Introduction
With her powerfully expressive painting style and bright, finely tuned colour palette, Mandy Friedrich follows in the tradition of the Dresden School of Painting, but is forging her own unique path. When Mandy Friedrich came to study painting at the Dresden Art Academy in 1999, she met Siegfried Klotz and Elke Hopfe, and in 2005, as a master student, she met Ralf Kerbach. Siegfried Klotz in particular, the ‘people seeker’ and great representative of the tradition-rich Dresden School, became her pioneering teacher. His absolute identification with painting, his sense of colour and his determination to ‘build pictures out of colour’ were internalised by Mandy Friedrich and developed independently.
Mandy Friedrich finds her subjects in the midst of life – in nature, everyday life and history, literature and music. Her portraits and landscapes are particularly impressive. Mandy Friedrich paints friends and companions, explores rural and urban spaces, always with a keen eye for the inconspicuous and seemingly insignificant. Mandy Friedrich succeeds in capturing the special in the everyday through her painting.
For Mandy Friedrich, painting is strongly connected to emotion, and her pictures often emerge in a frenzy. Her passionate relationship with music is not without influence, lending her powerful painting style a palpable pulsating sound. Pictures of furrowed fields, turbulent skies, swaying trees and spray- spattered seawater impressively demonstrate this. Mandy Friedrich experiences landscape very directly and brings it powerfully to the canvas. Come wind or weather, she sets off on foot or by bicycle, her canvas strapped to her backpack or trailer, her painting materials stowed in a wooden case. The small, contemplative winter landscapes in the exhibition do not reveal that they were sometimes created in snowstorms and under the most adverse conditions. It is the elemental experiences in nature, its beauty, its unruly, relentless and uninfluenced nature that make Mandy Friedrich's landscapes so authentic and powerful.
Mandy Friedrich's paintings do not focus primarily on what is depicted, but rather on the feelings and metaphorical images inherent in it.
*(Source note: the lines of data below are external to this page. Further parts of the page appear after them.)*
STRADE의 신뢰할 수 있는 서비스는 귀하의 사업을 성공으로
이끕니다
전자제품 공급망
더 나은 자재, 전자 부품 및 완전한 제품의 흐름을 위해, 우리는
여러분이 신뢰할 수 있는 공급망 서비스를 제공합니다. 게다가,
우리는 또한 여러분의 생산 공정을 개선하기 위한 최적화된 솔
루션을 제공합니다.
Landscapes become "landscapes of the soul", portraits become "mirrors of the soul". In this way, the inner life and state of mind of the subject become visible. Her portraits are characterised by a particularly emphatic empathy. They are not revealing, but above all one thing: honest. All these touching portraits, in which the lightness or heaviness of life is shown, the ageing person, the madness of the city dweller, the rapture of a musician, the individuality of a friend or the playfulness of a child, all these are "images of people" that are enchantingly beautiful because they show us something essential about these people in this captured moment.
In addition to delightful cheerfulness, Mandy Friedrich's paintings also have a melancholic undertone. Bright luminous colours are accompanied by ominous dark tones, reflecting both the light and the shadows of life. The artist embarks on a journey of discovery to explore the diversity of life, the human condition, the conditions of being human. All of Mandy Friedrich's subtle and virtuosic paintings testify to a clear humanistic attitude: confidence and happiness may always be preserved and upheld in our times of crisis.